Until March 2020, Joanne Gordon visited her 81-year-old mother at St. Ann’s nursing home every day, just like she had during the 12 years her mom lived there. Since March, Gordon says she had only seen her mother a few times in person, along with Zoom calls and window visits.
“We had those few days with her and because she got better we were no longer able to come and visit her on a regular basis,” says Gordon.
Then in August, her mother's health declined. Gordon has returned to her daily visits, but it's because her mother is now in hospice care. But for much of the year she was like the thousands of caregivers waiting to see their family members but couldn't because of the pandemic.
Those families can soon visit their loved ones in nursing homes now that Gov. Andrew Cuomo announced that nursing homes visitations will resume Friday in counties with COVID test positivity rates below 5%.
Anne Marie Cook, president and CEO of Lifespan, says several families contacted her before the announcement. Cook says regulations have changed multiple times throughout the year, which has made it difficult for families.
“Nothing is the same as having your family come visit you and it's impacting people’s mental health and physical health,” says Cook.
COVID-19 has created a challenge for many long-term care facilities, Cook says, and many were already struggling to maintain adequate staffing levels.
“People that work have gotten sick. They have to quarantine. A lot of people have gotten the vaccine but not enough,” says Cook.
MaryDel Wypych, co-chair of the Elder Justice Committee of Metro Justice, says caregivers can’t properly advocate for their loved ones from outside the facility, so being able to physically enter the nursing home makes a difference.
“They’re not able to see in person how they're loved one is doing or even talk to the staff as they would be able to do on a regular basis," says Wypych, adding that Metro Justice would like to see the restrictions lifted to allow family members to be able to assist with the daily care.
Gordon, a WXXI employee, says that St. Ann’s has been good at updating family members as the state guidelines for visitation changed, but it was still difficult to get in touch with staff on her mother’s floor.
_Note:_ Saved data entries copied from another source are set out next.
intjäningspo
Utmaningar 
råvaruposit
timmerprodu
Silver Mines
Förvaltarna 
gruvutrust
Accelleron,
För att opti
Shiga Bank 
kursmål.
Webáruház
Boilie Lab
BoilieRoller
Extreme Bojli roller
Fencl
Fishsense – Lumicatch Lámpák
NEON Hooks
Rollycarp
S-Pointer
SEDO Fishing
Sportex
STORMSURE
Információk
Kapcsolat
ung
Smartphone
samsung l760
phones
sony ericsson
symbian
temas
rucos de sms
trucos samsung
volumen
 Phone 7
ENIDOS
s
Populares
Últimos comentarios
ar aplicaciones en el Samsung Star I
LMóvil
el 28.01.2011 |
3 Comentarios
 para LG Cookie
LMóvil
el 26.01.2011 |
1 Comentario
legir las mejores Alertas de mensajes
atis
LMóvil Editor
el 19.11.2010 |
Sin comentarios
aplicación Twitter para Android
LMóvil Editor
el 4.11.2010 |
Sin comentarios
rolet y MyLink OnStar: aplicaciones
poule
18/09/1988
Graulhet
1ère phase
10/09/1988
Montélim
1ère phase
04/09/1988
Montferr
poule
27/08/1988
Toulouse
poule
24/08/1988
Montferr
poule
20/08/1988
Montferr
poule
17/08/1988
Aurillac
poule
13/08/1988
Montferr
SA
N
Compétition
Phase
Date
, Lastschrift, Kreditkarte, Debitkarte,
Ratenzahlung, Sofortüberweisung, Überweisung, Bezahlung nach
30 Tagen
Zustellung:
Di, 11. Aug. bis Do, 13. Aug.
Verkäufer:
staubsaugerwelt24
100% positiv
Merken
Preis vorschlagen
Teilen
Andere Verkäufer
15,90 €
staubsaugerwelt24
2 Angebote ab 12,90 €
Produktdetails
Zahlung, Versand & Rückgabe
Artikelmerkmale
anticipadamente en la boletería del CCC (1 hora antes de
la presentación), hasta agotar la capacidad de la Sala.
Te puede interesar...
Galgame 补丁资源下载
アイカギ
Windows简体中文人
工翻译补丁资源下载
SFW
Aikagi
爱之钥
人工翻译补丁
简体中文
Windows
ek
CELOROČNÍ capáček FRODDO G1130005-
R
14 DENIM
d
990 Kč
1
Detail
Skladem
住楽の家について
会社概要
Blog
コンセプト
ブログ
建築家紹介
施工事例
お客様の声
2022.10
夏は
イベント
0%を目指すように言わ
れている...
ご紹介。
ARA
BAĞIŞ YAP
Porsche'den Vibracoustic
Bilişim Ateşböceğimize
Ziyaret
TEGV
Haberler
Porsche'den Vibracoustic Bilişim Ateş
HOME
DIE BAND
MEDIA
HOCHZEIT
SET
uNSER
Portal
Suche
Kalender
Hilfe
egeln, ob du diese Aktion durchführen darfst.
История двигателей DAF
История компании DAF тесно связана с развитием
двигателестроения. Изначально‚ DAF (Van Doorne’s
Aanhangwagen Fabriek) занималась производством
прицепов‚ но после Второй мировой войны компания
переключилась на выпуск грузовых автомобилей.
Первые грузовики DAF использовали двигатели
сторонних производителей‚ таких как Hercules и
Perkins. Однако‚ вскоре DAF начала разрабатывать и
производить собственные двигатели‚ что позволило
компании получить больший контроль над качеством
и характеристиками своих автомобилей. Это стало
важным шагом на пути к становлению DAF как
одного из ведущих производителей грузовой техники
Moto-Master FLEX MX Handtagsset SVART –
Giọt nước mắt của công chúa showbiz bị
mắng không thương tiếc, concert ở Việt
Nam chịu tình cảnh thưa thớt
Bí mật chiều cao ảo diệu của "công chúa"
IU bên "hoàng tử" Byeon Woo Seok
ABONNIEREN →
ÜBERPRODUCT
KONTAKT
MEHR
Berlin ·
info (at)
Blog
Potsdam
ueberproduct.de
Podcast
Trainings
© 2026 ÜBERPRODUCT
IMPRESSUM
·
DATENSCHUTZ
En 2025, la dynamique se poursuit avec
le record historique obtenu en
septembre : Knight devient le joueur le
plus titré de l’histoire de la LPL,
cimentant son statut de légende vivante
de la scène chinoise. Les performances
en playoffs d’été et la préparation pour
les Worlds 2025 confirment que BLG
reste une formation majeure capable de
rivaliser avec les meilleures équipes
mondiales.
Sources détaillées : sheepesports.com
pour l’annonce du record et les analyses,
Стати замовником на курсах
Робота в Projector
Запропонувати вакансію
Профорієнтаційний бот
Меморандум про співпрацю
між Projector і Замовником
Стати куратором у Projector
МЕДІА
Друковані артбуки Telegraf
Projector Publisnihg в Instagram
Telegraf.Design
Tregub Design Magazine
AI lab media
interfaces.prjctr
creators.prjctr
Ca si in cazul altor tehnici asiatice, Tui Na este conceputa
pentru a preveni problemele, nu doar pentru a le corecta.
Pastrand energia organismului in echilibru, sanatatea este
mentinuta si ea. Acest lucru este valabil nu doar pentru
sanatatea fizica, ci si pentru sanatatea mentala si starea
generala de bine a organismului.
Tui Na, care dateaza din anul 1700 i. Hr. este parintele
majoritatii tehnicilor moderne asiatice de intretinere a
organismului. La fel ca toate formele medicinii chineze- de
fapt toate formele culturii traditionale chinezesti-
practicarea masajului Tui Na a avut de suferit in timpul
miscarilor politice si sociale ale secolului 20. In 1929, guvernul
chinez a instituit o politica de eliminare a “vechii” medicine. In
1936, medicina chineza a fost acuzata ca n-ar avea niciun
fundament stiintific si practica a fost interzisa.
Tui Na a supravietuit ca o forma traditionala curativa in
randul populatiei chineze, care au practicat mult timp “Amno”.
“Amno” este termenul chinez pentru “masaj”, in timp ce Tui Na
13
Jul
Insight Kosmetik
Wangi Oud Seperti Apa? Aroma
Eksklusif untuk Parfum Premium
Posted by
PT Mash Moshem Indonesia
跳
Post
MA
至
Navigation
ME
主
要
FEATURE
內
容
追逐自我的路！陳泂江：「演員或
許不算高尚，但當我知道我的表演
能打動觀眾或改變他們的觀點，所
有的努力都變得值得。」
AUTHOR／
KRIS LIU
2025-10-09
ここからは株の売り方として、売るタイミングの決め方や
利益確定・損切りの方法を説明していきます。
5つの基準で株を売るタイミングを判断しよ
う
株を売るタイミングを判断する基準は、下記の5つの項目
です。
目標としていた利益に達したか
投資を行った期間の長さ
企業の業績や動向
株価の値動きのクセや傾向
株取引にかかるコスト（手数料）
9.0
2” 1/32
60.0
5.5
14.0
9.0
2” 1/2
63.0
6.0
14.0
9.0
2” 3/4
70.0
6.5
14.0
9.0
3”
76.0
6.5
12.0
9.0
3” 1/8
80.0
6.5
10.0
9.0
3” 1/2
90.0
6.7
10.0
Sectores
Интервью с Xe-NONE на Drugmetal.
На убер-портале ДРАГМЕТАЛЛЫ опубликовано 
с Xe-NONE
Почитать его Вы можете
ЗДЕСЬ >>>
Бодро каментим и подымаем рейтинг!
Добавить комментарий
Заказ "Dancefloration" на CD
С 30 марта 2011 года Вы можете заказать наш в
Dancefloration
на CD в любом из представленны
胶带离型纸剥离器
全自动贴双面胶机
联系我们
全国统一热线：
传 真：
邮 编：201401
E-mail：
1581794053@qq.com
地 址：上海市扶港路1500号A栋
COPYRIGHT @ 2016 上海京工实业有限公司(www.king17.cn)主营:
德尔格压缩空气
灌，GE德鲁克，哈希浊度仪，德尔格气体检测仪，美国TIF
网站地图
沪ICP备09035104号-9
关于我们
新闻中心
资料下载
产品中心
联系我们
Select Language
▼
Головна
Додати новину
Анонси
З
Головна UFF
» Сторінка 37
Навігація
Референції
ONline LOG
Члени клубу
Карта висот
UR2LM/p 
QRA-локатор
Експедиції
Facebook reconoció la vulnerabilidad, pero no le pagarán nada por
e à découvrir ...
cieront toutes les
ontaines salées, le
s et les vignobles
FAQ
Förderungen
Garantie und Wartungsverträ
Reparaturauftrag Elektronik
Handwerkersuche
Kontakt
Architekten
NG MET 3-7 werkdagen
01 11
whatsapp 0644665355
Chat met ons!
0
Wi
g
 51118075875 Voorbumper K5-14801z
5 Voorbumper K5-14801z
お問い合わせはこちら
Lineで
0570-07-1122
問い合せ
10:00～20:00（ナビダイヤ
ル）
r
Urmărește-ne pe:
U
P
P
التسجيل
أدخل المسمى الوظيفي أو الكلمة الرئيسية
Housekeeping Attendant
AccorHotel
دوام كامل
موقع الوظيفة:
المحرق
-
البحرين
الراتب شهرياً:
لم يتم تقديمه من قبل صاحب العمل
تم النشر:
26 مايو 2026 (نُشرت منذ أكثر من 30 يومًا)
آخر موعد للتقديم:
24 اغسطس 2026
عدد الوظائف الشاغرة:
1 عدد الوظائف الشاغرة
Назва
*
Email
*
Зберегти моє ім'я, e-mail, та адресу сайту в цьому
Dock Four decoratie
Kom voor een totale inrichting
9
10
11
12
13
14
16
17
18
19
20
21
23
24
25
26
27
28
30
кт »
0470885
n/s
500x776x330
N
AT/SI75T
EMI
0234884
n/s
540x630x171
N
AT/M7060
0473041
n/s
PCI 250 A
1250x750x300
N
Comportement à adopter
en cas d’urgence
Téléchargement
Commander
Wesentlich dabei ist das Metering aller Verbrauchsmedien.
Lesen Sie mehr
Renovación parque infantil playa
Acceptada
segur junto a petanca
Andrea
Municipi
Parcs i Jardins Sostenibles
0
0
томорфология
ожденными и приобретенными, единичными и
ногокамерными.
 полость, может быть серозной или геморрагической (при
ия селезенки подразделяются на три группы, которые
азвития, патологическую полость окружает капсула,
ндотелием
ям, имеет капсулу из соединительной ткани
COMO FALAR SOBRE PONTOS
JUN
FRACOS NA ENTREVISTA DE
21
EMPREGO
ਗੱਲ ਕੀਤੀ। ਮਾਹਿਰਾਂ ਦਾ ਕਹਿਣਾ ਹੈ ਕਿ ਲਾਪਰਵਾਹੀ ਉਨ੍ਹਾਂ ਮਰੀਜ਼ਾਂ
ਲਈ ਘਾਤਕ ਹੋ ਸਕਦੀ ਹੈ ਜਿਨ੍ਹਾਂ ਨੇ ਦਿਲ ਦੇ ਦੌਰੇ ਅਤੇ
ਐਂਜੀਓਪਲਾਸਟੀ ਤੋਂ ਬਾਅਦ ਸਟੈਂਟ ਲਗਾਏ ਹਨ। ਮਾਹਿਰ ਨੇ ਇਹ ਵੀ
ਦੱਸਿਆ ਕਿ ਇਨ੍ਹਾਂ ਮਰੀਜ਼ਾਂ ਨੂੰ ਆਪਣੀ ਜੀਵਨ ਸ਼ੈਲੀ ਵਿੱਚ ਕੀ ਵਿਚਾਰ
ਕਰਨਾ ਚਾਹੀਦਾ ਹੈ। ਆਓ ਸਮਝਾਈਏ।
She says that lifting some of the restrictions will be a big step for caregivers and residents, many of whom have been apart for almost a year.
“They may never have seen their loved ones again. Those people would just die alone," says Gordon.
Under the updated guidelines:
- Testing is not required for visitors in counties with a test positivity rate below 5%.
- Visitors will only need to be tested within 72 hours before entering the facility in counties with a positive rate between 5% and 1o%.
- The number of visitors must not exceed 20% of the resident census
- Visitation is banned if a county’s test positivity rates exceeds 10%.